Pio Esposito, il gol che apre all’Inter le porte del Mondiale per club
Articolo Precedente
Articolo Successivo
Redazione Sport
-
Non aveva mai segnato con la maglia dell’Inter, eppure Pio Esposito ha scelto il momento più importante per farlo, regalando ai nerazzurri la qualificazione agli ottavi del Mondiale per club in corso negli Stati Uniti. Quella che potrebbe essere ricordata come la sera della sua consacrazione è arrivata contro il River Plate, quando al 72’ il giovane attaccante, servito da Sucic, ha insaccato con freddezza alla sinistra di Armani. Un gesto tecnico impeccabile, che ha spezzato la resistenza degli argentini e dato il via al 2-0 finale.

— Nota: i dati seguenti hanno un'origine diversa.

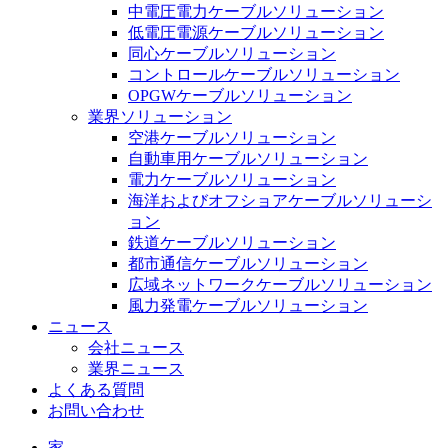
中電圧電力ケーブルソリューション
低電圧電源ケーブルソリューション
同心ケーブルソリューション
コントロールケーブルソリューション
OPGWケーブルソリューション
業界ソリューション
空港ケーブルソリューション
自動車用ケーブルソリューション
電力ケーブルソリューション
海洋およびオフショアケーブルソリューシ
ョン
鉄道ケーブルソリューション
都市通信ケーブルソリューション
広域ネットワークケーブルソリューション
風力発電ケーブルソリューション
ニュース
会社ニュース
業界ニュース
よくある質問
お問い合わせ
家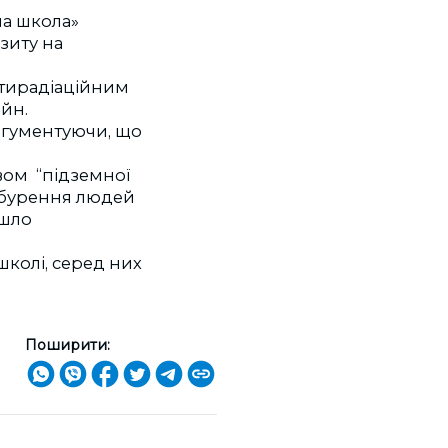
на школа»
ізиту на
отирадіаційним
айн.
ргументуючи, що
вом “підземної
 обурення людей
йшло
школі, серед них
Поширити: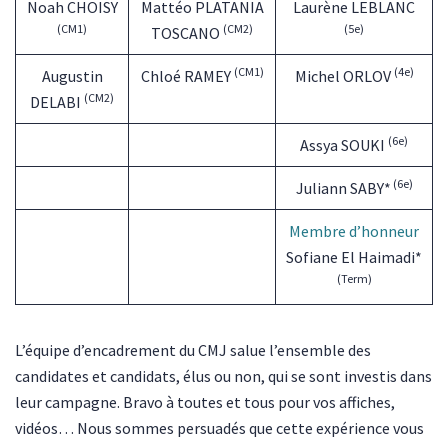
Noah CHOISY
Mattéo PLATANIA
Laurène LEBLANC
(CM1)
(CM2)
(5e)
TOSCANO
(CM1)
(4e)
Augustin
Chloé RAMEY
Michel ORLOV
(CM2)
DELABI
(6e)
Assya SOUKI
(6e)
Juliann SABY*
Membre d’honneur
Sofiane El Haimadi*
(Term)
L’équipe d’encadrement du CMJ salue l’ensemble des
candidates et candidats, élus ou non, qui se sont investis dans
leur campagne. Bravo à toutes et tous pour vos affiches,
vidéos… Nous sommes persuadés que cette expérience vous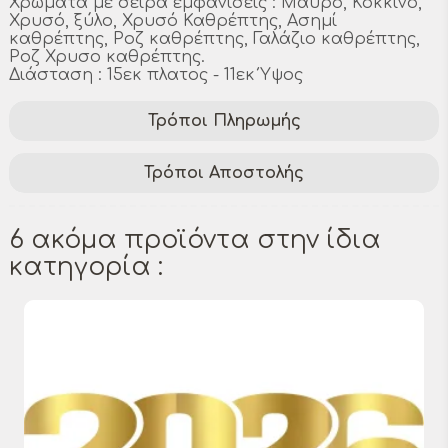
Χρώματα με σειρά εμφάνισεις : Μαύρο, Κόκκινο,
Χρυσό, ξύλο, Χρυσό Καθρέπτης, Ασημί
καθρέπτης, Ροζ καθρέπτης, Γαλάζιο καθρέπτης,
Ροζ Χρυσο καθρέπτης.
Διάσταση : 15εκ πλατος - 11εκ Ύψος
Τρόποι Πληρωμής
Τρόποι Αποστολής
6 ακόμα προϊόντα στην ίδια
κατηγορία :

Classe 2005, cresciuto a Castellammare di Stabia e formatosi nel vivaio interista, Esposito aveva già mostrato il suo talento durante la stagione in prestito alla Spezia in Serie B, dove aveva chiuso con 19 gol e 3 assist. Ma segnare per l’Inter, nella squadra in cui è cresciuto, è un’altra cosa. «Ho guardato Lautaro e ho detto: "Allora è vero"», ha raccontato dopo la partita, come se ancora stentasse a credere di essere lì, in mezzo a campioni che fino a poco prima aveva solo ammirato.
Cristian Chivu, alla guida della squadra dopo la partenza di Simone Inzaghi, ha cercato di smorzare gli entusiasmi, ricordando come l’Inter abbia commesso errori in passato nella gestione di giovani promesse. «Cerchiamo di non ripetere con lui ciò che è accaduto con altri», ha detto, senza citare nomi ma lasciando intendere che il club vuole evitare di bruciare un talento che potrebbe rivelarsi decisivo.
Quella di Esposito non è solo una storia di gol e prestazioni, ma anche di un ragazzo che ha saputo aspettare il suo momento. Dopo l’esordio in prima squadra lo scorso anno, pochi immaginavano che avrebbe trovato spazio in un attacco già affollato. Eppure, la sua capacità di inserimento e la freddezza sotto porta lo hanno reso subito un’opzione concreta per Chivu, che ora dovrà decidere se concedergli più minuti o valutare un nuovo prestito.